* AUFGABENZIEL: Übersetze aus der Rezension zur Tierethik den Satz „Die Einstellung der Menschen zu den Tieren ist von Widersprüchen geprägt: Während man Hunde und Katzen liebt, werden Hühner und Schweine getötet.“ ins Englische.

+++ TEXTABSCHNITT +++

Rezension

Einführung in die moderne Tierethik

BONN. (hpd) Die beiden Hochschullehrer für Philosophie Heriwg Grimm und Markus Wild legen mit "Tierethik" eine Einführung mit einem Schwerpunkt auf den modernen Vertretern vor. Dafür fehlen klassische Ansätze, während dafür die neuere Debatte thematisiert wird, was den Band zu einer informativen Einführung macht.

Die Einstellung der Menschen zu den Tieren ist von Widersprüchen geprägt: Während man Hunde und Katzen liebt, werden Hühner und Schweine getötet. Um an deren Fleisch als Nahrung heran zu kommen, hält man diese Lebewesen in der Massentierhaltung unter erschreckenden Rahmenbedingungen. Auch wenn die Betreiber derartiger Einrichtungen kein Interesse an der öffentlichen Kenntnis derartiger Zustände haben, so sind sie durch die Aktivitäten von mitunter illegal agierenden Tierrechtlern zum allgemeinen Wissen geworden. Auch dadurch, aber nicht nur dadurch stellen sich Fragen nach dem Mensch-Tier-Verhältnis.

+++ DATENÜBERSICHT +++

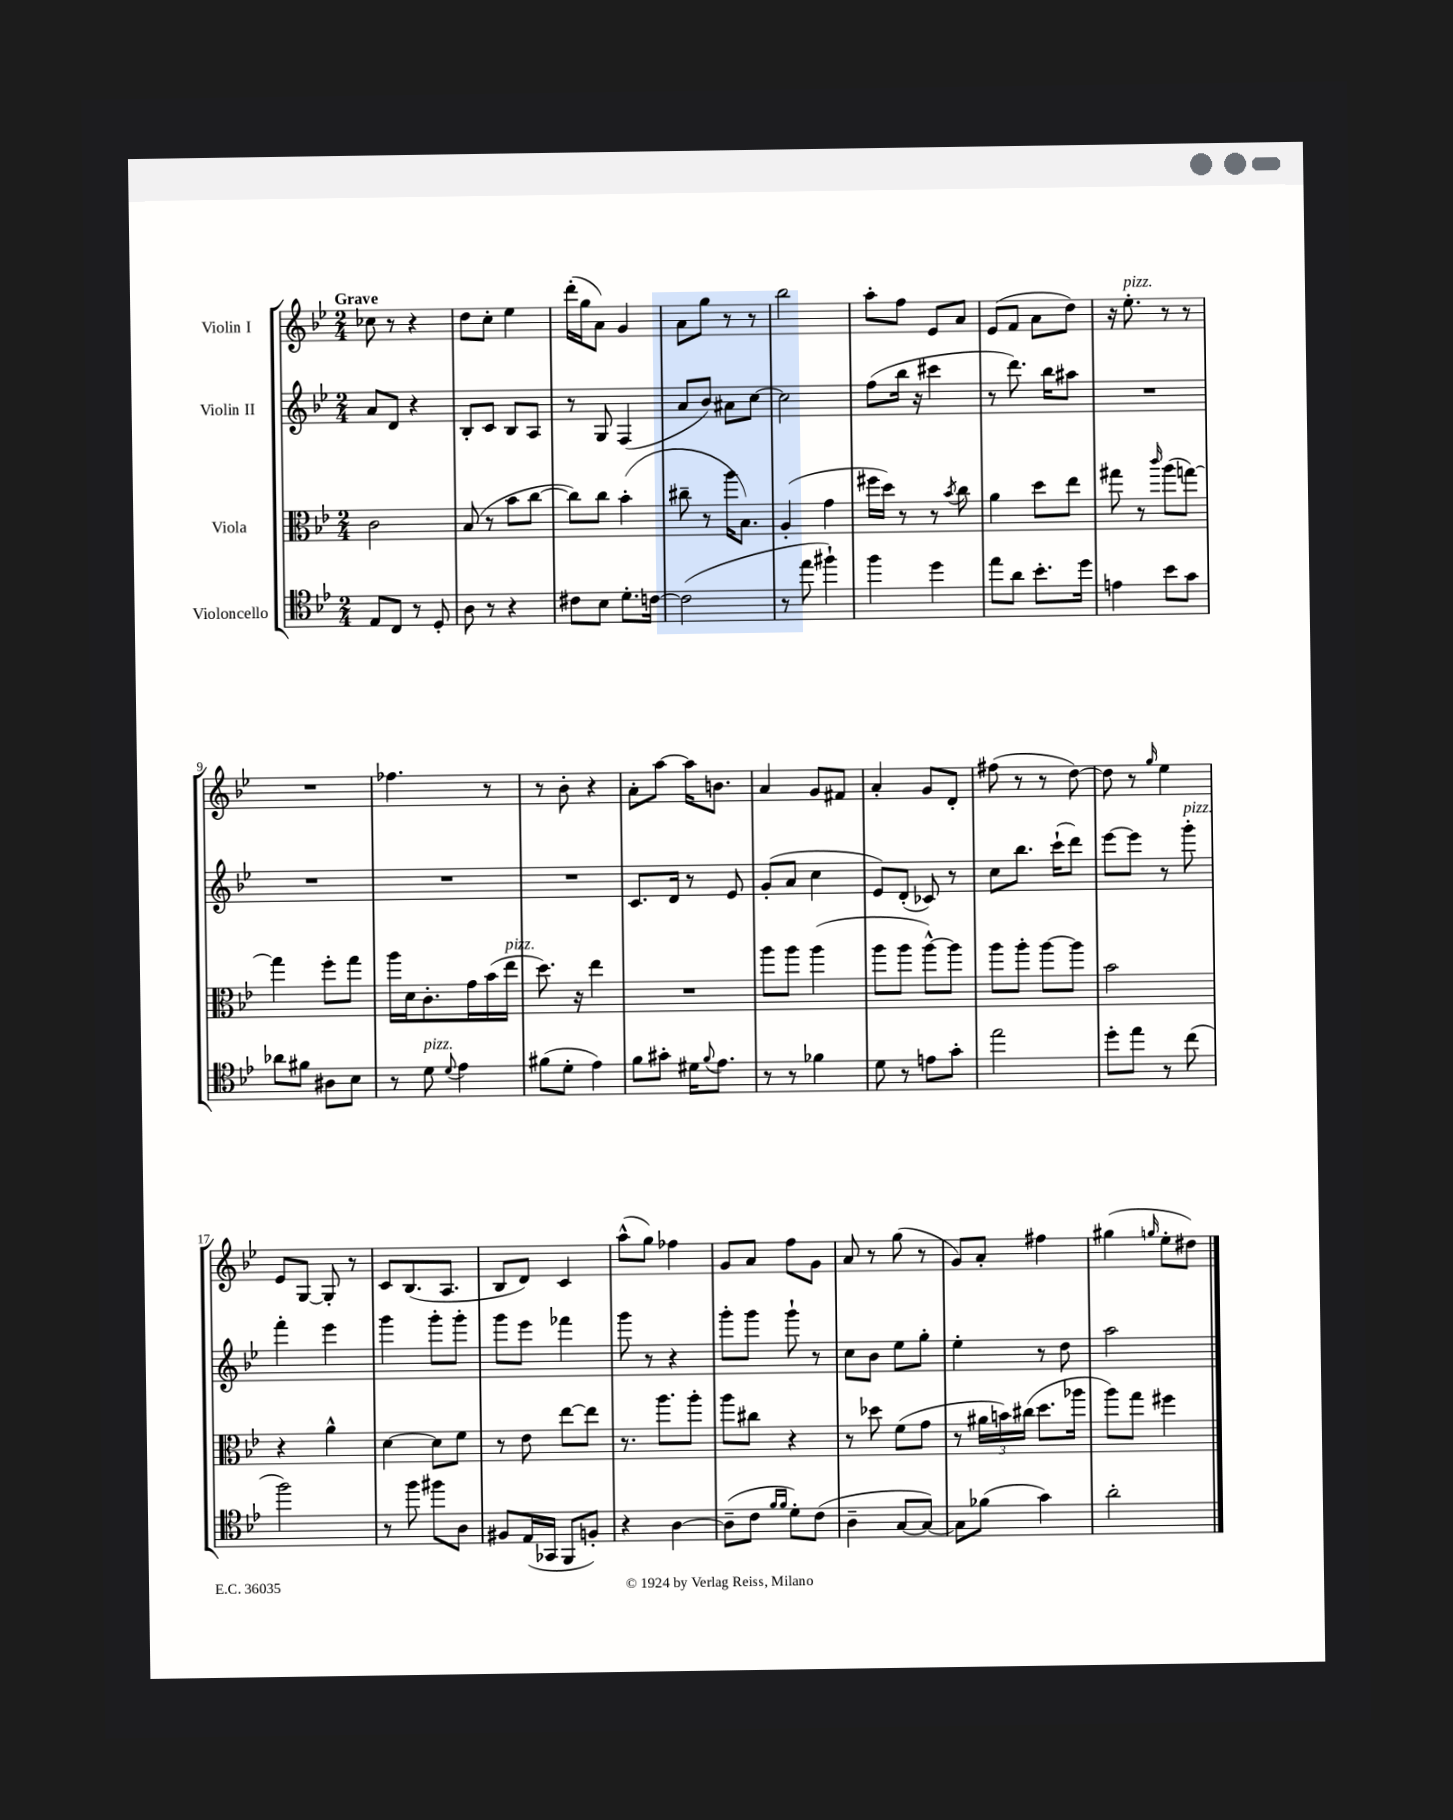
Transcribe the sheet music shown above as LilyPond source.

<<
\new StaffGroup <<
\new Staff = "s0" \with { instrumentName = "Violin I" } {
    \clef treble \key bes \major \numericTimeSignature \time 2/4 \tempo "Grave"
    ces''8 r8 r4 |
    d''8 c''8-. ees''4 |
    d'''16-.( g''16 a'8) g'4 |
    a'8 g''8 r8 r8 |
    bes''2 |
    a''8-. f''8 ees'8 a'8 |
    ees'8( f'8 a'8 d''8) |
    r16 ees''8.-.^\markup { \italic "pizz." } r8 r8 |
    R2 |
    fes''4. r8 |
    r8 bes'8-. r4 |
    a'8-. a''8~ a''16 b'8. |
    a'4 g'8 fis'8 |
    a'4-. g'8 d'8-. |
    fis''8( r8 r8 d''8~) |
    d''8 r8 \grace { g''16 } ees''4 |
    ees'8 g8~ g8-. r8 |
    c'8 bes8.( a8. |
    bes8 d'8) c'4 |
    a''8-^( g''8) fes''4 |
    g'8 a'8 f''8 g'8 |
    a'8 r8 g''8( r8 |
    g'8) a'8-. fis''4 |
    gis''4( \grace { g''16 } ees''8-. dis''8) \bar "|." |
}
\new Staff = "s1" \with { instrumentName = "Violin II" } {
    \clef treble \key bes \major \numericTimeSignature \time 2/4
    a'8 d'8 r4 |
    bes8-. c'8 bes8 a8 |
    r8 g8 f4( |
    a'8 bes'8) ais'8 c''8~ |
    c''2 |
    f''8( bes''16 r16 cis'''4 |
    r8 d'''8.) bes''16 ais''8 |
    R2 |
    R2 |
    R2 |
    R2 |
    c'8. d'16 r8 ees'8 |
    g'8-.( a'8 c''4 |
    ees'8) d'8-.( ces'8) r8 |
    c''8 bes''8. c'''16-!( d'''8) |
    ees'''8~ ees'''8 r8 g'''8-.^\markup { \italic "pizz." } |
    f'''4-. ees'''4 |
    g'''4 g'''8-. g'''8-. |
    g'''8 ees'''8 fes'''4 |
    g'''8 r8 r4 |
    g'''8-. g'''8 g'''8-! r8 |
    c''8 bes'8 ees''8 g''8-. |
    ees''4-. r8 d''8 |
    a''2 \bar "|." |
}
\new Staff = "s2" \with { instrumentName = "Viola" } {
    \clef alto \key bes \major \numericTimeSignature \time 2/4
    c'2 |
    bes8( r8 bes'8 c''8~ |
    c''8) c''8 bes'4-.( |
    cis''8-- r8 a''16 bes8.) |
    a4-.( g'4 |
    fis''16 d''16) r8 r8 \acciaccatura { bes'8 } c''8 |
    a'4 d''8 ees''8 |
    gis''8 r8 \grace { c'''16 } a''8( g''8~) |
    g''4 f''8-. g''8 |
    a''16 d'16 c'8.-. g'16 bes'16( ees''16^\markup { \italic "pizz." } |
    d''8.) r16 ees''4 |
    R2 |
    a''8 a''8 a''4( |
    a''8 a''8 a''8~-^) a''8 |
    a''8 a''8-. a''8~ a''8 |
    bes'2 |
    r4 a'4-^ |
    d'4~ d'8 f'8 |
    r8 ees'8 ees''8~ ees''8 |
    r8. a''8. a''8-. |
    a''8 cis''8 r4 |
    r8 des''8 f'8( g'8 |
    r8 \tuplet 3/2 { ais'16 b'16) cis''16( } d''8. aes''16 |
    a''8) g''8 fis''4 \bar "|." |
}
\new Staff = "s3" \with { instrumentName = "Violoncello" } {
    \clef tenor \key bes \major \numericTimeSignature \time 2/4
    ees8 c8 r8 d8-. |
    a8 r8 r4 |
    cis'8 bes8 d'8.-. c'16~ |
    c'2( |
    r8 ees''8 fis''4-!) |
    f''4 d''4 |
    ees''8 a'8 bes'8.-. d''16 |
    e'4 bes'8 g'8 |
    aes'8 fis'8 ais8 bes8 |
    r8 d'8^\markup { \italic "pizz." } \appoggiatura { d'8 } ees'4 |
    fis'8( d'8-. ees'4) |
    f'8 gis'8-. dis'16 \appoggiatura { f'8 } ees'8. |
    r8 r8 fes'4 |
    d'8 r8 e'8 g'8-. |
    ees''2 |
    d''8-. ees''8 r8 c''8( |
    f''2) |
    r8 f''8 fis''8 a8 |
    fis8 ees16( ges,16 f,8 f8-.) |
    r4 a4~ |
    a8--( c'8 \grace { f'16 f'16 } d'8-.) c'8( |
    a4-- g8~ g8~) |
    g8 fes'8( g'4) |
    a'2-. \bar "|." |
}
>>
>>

+++
+++ DATENÜBERSICHT +++

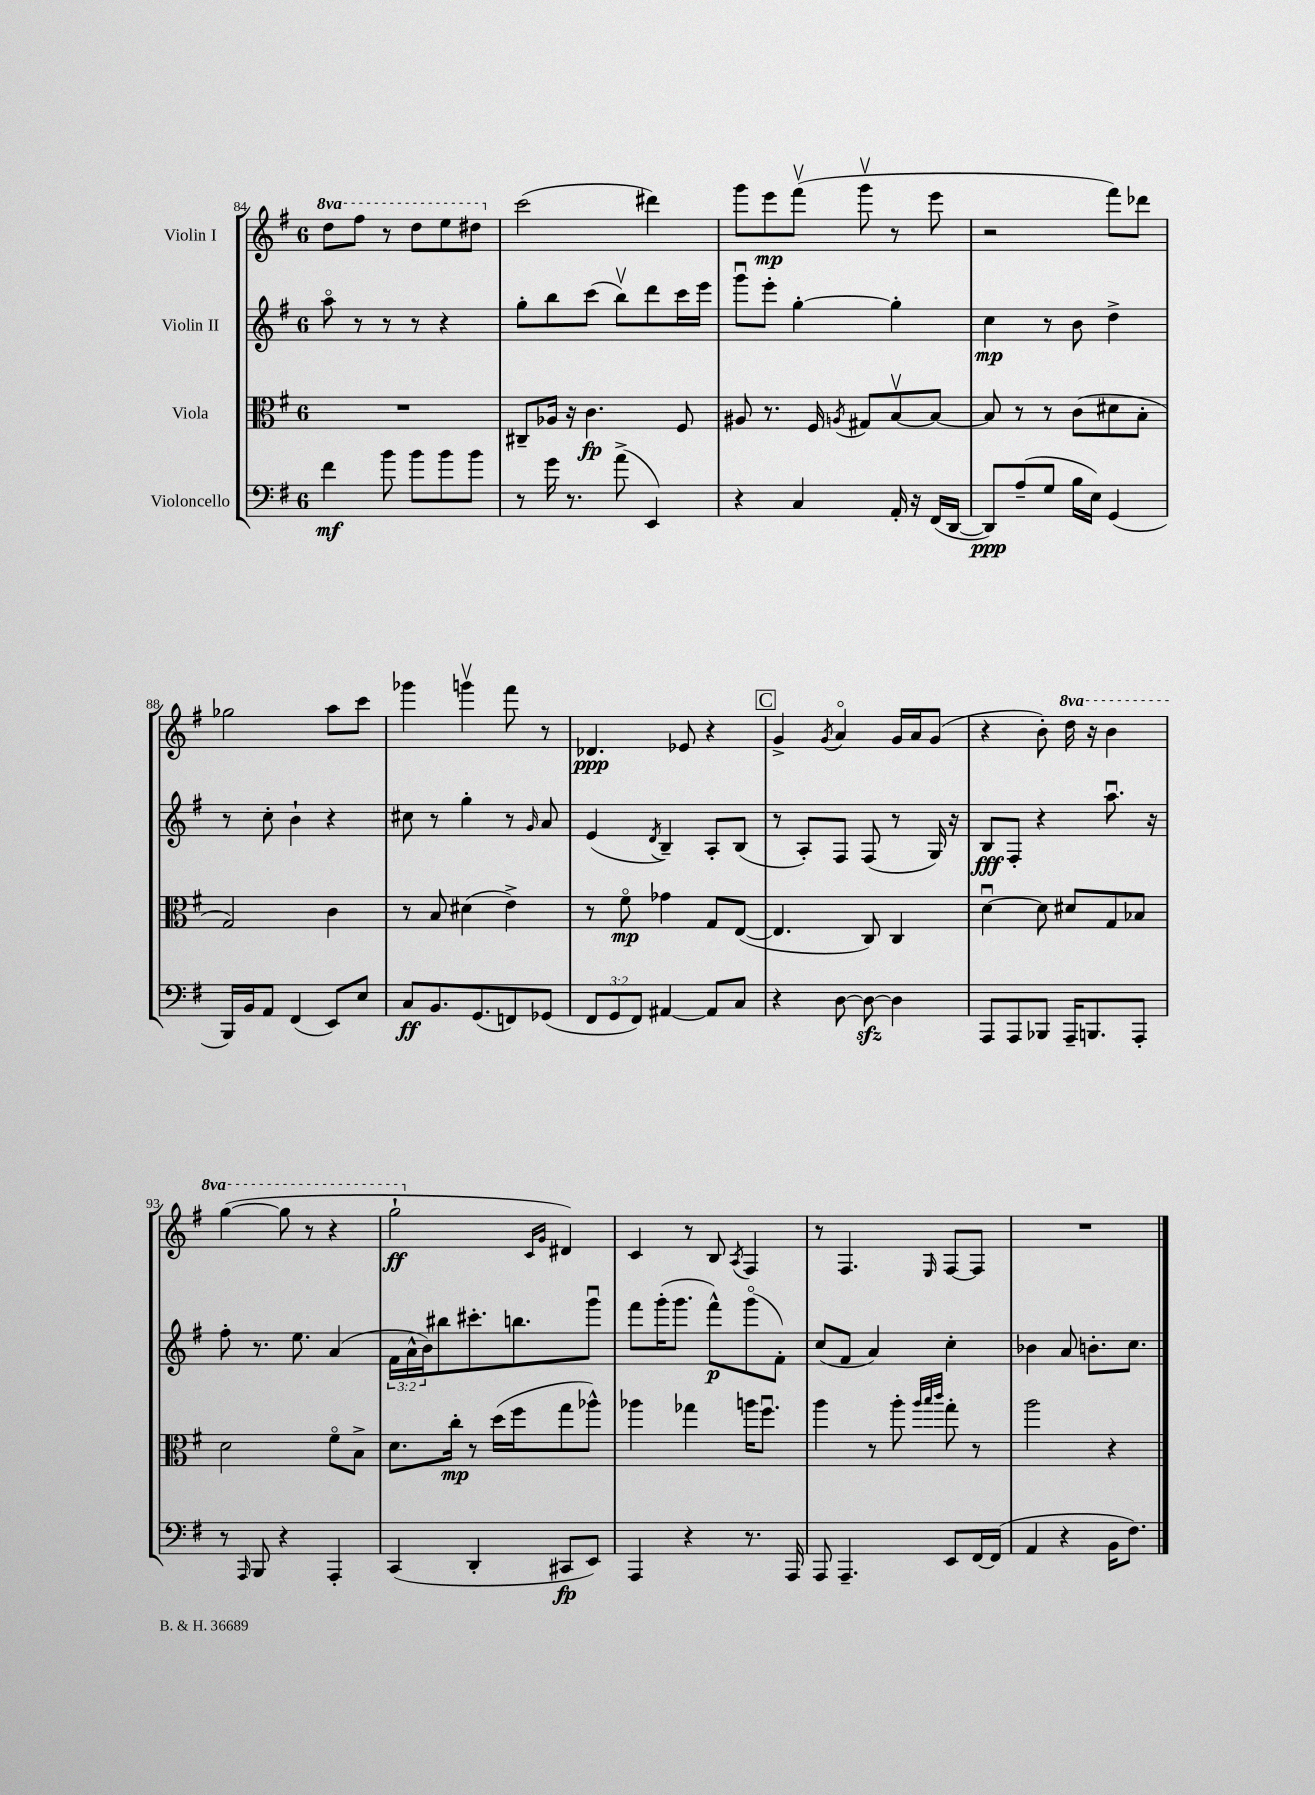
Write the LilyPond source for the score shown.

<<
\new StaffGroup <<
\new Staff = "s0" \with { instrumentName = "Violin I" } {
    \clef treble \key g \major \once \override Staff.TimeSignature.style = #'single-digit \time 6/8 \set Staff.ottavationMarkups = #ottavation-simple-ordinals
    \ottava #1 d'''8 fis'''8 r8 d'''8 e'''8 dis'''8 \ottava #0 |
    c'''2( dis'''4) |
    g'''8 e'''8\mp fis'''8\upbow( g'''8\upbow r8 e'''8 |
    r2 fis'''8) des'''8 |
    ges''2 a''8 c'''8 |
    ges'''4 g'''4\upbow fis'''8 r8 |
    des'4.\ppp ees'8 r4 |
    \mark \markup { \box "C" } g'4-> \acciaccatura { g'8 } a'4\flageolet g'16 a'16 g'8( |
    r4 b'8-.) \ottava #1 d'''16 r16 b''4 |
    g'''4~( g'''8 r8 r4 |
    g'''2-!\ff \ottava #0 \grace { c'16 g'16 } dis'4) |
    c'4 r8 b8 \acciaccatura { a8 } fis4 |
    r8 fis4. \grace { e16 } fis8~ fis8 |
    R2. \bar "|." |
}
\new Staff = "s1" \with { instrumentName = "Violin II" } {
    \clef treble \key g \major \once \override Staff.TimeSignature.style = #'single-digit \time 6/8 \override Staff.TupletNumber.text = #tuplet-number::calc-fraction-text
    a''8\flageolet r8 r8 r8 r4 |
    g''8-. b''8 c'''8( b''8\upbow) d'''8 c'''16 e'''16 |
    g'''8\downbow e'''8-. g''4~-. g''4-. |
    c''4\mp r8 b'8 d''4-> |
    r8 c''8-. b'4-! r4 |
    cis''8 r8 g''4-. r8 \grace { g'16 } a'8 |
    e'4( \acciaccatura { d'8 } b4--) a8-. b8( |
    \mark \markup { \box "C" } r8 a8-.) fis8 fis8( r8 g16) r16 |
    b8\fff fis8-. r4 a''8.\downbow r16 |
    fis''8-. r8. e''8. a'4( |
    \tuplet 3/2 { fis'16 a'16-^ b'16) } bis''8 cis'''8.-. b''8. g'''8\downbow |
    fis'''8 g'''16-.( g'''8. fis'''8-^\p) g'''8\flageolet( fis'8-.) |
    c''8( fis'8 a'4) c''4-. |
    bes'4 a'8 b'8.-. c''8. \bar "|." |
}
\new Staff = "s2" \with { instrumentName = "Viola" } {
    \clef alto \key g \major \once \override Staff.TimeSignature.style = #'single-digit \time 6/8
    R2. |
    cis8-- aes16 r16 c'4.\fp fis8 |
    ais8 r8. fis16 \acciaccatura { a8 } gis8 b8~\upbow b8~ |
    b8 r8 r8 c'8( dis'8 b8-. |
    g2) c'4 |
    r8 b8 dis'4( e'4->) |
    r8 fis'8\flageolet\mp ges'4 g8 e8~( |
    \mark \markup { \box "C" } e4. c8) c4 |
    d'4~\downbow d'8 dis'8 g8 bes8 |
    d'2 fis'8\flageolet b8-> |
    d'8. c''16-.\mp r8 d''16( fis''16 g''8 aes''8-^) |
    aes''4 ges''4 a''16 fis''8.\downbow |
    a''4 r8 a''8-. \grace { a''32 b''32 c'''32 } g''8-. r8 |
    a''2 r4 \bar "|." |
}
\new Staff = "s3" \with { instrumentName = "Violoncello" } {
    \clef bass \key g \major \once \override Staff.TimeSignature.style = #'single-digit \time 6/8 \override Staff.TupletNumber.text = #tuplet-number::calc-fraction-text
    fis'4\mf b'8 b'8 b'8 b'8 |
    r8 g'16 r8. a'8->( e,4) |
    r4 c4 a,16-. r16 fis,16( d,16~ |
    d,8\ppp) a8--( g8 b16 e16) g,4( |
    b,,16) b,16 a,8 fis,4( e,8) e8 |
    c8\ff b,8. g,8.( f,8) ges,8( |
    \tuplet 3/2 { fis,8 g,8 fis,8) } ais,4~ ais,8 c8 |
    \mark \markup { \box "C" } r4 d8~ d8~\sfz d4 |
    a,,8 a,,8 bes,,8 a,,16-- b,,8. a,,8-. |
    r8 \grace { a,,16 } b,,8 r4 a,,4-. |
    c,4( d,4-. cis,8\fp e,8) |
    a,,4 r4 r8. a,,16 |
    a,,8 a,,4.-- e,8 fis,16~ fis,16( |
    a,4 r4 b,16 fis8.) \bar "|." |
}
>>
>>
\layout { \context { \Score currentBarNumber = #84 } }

+++

* ENDGÜLTIGE ANTWORT: People's attitude toward animals is marked by contradictions: while dogs and cats are loved, chickens and pigs are killed.